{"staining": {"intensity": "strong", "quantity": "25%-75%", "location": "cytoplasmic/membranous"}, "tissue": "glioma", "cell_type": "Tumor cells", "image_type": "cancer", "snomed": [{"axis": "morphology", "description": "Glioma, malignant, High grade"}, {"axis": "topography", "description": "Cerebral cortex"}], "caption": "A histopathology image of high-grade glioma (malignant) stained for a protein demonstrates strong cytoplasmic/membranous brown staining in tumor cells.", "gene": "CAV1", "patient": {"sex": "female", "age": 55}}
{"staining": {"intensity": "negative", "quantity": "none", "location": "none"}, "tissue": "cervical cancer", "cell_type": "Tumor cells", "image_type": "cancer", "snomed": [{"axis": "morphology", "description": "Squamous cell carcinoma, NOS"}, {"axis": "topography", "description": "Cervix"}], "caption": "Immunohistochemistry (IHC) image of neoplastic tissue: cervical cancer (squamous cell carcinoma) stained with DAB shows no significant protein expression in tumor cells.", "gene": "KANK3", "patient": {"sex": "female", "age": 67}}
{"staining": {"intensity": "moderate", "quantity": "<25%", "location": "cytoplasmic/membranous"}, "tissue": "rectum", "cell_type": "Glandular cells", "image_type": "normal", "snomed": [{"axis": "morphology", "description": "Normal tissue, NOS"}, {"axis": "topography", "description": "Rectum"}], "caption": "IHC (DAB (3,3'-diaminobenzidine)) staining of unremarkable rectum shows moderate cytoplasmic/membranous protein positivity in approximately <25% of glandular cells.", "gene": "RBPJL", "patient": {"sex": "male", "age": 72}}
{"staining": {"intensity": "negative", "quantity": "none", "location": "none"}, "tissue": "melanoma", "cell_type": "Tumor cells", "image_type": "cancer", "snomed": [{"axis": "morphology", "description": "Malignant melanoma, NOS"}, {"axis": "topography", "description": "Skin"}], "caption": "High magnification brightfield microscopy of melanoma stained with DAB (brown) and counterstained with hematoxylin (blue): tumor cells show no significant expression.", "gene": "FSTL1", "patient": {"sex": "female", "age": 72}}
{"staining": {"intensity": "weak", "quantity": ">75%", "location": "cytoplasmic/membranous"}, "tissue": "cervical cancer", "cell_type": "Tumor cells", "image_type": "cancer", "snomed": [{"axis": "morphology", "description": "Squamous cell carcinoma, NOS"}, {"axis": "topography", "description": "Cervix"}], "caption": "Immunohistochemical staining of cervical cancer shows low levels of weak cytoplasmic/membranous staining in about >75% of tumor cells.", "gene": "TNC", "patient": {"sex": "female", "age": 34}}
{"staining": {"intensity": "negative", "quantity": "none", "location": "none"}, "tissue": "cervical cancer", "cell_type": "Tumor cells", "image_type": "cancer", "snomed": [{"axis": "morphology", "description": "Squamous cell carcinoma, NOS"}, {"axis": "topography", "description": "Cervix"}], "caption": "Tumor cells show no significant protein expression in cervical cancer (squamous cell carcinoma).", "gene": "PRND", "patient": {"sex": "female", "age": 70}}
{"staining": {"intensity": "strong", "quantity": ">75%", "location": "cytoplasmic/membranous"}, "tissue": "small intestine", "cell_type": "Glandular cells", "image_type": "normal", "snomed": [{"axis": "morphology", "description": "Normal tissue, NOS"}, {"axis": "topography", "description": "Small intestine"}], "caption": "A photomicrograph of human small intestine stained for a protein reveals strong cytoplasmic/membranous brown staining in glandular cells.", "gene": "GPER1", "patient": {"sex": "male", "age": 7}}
☆ ☆ ☆
Please copy every line of the data that carries the string "carcinoma".

SOLUTION TO THE PROBLEM:
{"staining": {"intensity": "negative", "quantity": "none", "location": "none"}, "tissue": "cervical cancer", "cell_type": "Tumor cells", "image_type": "cancer", "snomed": [{"axis": "morphology", "description": "Squamous cell carcinoma, NOS"}, {"axis": "topography", "description": "Cervix"}], "caption": "Immunohistochemistry (IHC) image of neoplastic tissue: cervical cancer (squamous cell carcinoma) stained with DAB shows no significant protein expression in tumor cells.", "gene": "KANK3", "patient": {"sex": "female", "age": 67}}
{"staining": {"intensity": "weak", "quantity": ">75%", "location": "cytoplasmic/membranous"}, "tissue": "cervical cancer", "cell_type": "Tumor cells", "image_type": "cancer", "snomed": [{"axis": "morphology", "description": "Squamous cell carcinoma, NOS"}, {"axis": "topography", "description": "Cervix"}], "caption": "Immunohistochemical staining of cervical cancer shows low levels of weak cytoplasmic/membranous staining in about >75% of tumor cells.", "gene": "TNC", "patient": {"sex": "female", "age": 34}}
{"staining": {"intensity": "negative", "quantity": "none", "location": "none"}, "tissue": "cervical cancer", "cell_type": "Tumor cells", "image_type": "cancer", "snomed": [{"axis": "morphology", "description": "Squamous cell carcinoma, NOS"}, {"axis": "topography", "description": "Cervix"}], "caption": "Tumor cells show no significant protein expression in cervical cancer (squamous cell carcinoma).", "gene": "PRND", "patient": {"sex": "female", "age": 70}}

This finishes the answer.